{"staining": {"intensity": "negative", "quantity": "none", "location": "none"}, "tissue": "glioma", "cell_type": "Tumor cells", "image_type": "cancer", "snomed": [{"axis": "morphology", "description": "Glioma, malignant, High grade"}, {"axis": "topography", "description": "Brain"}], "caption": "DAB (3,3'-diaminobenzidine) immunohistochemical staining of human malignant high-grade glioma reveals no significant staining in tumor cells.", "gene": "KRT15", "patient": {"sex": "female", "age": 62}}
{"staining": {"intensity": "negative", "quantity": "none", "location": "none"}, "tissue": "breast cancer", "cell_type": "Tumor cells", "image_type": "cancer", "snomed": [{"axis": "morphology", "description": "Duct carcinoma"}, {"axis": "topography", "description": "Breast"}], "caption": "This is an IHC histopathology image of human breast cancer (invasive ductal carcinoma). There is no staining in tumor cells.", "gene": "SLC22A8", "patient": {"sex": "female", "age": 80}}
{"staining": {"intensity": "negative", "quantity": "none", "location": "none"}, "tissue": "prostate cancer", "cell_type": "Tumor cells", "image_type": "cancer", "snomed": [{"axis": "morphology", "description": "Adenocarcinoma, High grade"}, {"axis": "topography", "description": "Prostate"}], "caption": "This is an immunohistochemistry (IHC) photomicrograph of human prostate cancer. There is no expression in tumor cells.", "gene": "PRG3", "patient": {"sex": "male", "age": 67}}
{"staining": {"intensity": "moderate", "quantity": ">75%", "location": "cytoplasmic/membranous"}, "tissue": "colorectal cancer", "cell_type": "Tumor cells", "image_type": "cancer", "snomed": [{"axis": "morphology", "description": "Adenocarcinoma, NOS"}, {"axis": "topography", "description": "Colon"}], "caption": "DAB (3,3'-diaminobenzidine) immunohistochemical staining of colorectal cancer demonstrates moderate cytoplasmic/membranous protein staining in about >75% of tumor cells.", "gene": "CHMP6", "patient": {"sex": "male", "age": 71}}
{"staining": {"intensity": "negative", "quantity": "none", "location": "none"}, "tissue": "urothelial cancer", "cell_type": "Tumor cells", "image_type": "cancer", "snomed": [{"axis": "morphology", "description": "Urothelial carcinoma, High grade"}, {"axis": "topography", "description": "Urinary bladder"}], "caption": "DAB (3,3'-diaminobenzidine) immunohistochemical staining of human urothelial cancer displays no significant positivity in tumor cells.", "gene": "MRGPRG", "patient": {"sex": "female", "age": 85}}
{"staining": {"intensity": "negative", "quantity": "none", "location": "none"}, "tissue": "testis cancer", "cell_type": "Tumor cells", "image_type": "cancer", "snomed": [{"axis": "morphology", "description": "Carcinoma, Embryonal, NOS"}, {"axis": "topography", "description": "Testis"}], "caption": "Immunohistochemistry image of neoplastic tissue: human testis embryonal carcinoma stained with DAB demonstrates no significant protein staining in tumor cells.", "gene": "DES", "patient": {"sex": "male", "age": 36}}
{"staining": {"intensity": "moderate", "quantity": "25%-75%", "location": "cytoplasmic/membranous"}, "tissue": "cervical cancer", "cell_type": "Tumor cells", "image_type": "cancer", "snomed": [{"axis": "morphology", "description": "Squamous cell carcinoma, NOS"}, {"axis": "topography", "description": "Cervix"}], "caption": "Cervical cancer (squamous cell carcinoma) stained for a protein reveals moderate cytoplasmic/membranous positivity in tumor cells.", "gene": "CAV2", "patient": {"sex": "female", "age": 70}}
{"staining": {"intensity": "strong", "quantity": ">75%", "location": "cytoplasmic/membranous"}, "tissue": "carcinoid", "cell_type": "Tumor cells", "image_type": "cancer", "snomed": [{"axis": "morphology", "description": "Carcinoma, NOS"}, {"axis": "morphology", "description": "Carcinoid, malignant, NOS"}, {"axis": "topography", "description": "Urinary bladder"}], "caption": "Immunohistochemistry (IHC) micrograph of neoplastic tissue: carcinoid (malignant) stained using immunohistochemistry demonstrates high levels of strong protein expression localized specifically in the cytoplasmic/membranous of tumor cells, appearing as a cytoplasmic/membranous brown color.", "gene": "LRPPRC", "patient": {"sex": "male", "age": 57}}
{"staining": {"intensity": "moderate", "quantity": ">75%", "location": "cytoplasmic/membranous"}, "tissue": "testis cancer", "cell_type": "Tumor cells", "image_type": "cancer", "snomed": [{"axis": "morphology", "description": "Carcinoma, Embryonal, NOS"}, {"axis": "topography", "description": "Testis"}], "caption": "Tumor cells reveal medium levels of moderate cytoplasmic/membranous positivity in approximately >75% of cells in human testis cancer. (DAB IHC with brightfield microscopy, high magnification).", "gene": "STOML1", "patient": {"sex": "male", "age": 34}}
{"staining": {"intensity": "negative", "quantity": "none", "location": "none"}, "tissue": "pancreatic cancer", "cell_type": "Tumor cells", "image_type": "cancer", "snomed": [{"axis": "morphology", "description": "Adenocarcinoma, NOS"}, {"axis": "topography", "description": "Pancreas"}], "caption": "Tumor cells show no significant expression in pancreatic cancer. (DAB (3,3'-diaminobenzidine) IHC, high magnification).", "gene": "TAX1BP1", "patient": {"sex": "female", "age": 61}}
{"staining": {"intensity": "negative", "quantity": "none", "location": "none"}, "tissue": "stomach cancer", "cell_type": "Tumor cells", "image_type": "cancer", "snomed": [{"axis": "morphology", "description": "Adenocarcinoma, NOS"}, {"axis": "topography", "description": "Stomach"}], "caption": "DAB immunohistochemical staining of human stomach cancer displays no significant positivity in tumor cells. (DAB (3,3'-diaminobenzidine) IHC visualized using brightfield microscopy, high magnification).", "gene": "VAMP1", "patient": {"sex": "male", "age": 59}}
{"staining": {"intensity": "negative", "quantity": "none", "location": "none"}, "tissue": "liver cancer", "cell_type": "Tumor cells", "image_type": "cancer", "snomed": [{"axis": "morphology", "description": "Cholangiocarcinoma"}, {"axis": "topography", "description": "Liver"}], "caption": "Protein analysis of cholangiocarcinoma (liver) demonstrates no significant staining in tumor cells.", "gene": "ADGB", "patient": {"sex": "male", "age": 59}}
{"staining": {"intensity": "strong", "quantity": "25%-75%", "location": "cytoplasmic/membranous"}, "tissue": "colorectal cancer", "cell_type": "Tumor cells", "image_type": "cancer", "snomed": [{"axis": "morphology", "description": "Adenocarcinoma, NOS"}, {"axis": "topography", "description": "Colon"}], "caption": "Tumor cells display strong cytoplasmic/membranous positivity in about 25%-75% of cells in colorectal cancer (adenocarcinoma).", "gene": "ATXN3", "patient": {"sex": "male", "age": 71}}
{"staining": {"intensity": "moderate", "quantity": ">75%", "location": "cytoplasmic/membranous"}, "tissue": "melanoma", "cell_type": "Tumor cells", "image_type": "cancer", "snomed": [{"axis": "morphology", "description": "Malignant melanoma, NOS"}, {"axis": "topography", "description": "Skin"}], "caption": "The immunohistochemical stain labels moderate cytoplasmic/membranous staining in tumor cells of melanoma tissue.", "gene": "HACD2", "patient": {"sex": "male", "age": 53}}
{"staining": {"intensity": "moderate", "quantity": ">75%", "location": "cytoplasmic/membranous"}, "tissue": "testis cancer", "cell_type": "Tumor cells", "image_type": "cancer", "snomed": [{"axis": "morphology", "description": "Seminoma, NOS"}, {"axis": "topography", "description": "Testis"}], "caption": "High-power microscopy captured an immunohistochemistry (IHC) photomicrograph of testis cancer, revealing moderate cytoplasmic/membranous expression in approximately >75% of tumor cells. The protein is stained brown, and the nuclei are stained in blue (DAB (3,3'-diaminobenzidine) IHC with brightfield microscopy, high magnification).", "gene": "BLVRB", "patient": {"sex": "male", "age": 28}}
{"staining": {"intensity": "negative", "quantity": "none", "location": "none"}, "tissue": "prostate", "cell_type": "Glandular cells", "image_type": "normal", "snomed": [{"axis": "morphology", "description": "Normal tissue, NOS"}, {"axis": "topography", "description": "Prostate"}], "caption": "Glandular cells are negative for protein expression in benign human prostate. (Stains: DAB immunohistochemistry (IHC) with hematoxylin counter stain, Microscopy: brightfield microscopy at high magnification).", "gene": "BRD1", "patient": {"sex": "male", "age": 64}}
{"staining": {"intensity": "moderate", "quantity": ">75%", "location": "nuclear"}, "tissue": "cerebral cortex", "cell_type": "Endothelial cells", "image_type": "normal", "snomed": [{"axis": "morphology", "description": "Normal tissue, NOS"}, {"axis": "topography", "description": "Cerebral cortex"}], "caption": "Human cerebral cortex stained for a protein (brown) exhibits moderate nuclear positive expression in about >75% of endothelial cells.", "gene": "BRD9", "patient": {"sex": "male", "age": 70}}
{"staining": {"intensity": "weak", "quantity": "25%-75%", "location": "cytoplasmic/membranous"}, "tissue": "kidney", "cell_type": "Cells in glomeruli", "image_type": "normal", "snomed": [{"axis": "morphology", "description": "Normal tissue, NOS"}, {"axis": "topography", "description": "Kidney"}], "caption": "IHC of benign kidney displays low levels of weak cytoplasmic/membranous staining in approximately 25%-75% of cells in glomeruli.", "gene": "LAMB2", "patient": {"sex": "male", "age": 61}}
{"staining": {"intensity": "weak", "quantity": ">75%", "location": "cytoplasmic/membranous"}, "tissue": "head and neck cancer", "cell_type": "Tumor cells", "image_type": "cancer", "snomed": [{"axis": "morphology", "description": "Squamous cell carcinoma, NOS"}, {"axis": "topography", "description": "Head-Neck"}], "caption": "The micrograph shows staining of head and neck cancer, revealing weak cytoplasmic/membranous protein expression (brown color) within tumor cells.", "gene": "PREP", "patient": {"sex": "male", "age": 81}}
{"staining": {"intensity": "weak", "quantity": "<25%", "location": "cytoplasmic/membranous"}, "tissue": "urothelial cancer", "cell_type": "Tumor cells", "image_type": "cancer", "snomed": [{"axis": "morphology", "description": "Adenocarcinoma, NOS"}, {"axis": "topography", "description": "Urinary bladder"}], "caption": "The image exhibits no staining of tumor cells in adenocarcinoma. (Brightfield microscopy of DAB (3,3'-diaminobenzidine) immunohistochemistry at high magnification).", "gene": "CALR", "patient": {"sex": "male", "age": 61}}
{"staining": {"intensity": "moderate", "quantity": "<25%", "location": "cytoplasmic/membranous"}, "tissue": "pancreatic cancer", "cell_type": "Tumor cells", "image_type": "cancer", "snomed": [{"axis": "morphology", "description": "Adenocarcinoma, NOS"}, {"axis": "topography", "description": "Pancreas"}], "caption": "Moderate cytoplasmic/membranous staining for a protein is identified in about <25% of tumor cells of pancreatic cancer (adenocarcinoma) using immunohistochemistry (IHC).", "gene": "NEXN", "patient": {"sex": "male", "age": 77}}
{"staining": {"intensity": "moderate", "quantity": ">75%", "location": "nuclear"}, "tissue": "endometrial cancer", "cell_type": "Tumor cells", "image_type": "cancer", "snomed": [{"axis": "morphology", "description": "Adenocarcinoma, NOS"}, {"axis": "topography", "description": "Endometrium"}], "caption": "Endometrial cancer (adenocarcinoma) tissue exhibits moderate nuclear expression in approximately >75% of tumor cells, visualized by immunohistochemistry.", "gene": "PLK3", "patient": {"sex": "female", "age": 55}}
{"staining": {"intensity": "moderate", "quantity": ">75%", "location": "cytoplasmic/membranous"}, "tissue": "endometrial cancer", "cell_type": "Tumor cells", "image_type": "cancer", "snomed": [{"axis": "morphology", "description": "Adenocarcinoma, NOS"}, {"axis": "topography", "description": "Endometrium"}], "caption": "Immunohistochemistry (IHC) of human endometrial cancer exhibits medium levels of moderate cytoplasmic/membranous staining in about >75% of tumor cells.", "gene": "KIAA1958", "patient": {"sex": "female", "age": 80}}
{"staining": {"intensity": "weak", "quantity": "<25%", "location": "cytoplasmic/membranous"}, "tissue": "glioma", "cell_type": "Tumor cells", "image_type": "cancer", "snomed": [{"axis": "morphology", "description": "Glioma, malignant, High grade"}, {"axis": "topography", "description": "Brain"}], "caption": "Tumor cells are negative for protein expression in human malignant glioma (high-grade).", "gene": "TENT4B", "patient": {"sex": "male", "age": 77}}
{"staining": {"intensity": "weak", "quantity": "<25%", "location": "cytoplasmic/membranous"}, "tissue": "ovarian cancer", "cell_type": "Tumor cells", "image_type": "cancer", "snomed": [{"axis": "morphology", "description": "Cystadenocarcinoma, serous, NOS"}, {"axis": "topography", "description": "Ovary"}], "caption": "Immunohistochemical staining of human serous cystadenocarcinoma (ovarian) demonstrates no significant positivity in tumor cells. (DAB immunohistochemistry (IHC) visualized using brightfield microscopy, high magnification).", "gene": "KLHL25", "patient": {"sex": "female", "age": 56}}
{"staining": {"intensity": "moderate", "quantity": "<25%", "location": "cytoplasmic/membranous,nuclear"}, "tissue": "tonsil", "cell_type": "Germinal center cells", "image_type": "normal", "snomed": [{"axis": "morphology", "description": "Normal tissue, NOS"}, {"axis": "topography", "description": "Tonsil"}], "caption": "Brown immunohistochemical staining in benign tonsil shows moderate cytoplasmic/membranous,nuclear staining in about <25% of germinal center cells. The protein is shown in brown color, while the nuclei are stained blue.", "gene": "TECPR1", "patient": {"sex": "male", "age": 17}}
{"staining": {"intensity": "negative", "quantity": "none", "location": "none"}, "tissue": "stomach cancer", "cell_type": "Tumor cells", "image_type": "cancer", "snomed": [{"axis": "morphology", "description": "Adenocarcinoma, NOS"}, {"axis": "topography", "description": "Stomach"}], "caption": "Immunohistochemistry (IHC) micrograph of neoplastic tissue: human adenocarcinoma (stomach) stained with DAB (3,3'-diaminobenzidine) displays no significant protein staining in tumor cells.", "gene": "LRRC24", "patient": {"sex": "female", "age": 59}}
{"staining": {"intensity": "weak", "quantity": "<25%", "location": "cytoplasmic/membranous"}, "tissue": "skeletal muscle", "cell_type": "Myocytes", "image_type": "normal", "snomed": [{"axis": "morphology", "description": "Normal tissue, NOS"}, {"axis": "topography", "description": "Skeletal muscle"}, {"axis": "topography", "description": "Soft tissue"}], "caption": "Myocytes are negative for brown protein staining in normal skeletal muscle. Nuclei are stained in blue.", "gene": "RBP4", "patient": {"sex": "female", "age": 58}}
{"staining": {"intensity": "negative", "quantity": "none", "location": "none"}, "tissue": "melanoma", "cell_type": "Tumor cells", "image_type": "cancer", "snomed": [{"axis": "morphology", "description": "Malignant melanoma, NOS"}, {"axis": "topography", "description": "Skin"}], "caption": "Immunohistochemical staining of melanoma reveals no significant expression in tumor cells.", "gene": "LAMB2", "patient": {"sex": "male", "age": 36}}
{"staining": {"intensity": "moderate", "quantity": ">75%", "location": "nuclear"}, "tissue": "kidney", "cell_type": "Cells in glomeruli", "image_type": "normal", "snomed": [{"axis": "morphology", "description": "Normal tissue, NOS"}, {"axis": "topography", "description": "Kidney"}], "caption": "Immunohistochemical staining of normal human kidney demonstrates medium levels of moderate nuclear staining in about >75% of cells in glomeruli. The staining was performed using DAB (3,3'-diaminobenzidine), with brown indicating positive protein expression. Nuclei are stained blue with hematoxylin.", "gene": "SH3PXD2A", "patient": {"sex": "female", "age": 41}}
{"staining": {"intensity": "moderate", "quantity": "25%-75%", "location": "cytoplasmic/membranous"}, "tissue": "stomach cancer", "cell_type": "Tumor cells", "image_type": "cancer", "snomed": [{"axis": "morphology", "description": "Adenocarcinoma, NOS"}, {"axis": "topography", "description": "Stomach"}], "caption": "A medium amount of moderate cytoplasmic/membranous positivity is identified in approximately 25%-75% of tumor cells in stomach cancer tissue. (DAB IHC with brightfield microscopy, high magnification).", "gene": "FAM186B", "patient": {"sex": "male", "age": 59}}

· · · ·

Directions for this task
Copy only this part of the entries above: the line with "(IHC) of human", the line with "expression in human", and the lines between, all exactly as written.

Answer box
{"staining": {"intensity": "moderate", "quantity": ">75%", "location": "cytoplasmic/membranous"}, "tissue": "endometrial cancer", "cell_type": "Tumor cells", "image_type": "cancer", "snomed": [{"axis": "morphology", "description": "Adenocarcinoma, NOS"}, {"axis": "topography", "description": "Endometrium"}], "caption": "Immunohistochemistry (IHC) of human endometrial cancer exhibits medium levels of moderate cytoplasmic/membranous staining in about >75% of tumor cells.", "gene": "KIAA1958", "patient": {"sex": "female", "age": 80}}
{"staining": {"intensity": "weak", "quantity": "<25%", "location": "cytoplasmic/membranous"}, "tissue": "glioma", "cell_type": "Tumor cells", "image_type": "cancer", "snomed": [{"axis": "morphology", "description": "Glioma, malignant, High grade"}, {"axis": "topography", "description": "Brain"}], "caption": "Tumor cells are negative for protein expression in human malignant glioma (high-grade).", "gene": "TENT4B", "patient": {"sex": "male", "age": 77}}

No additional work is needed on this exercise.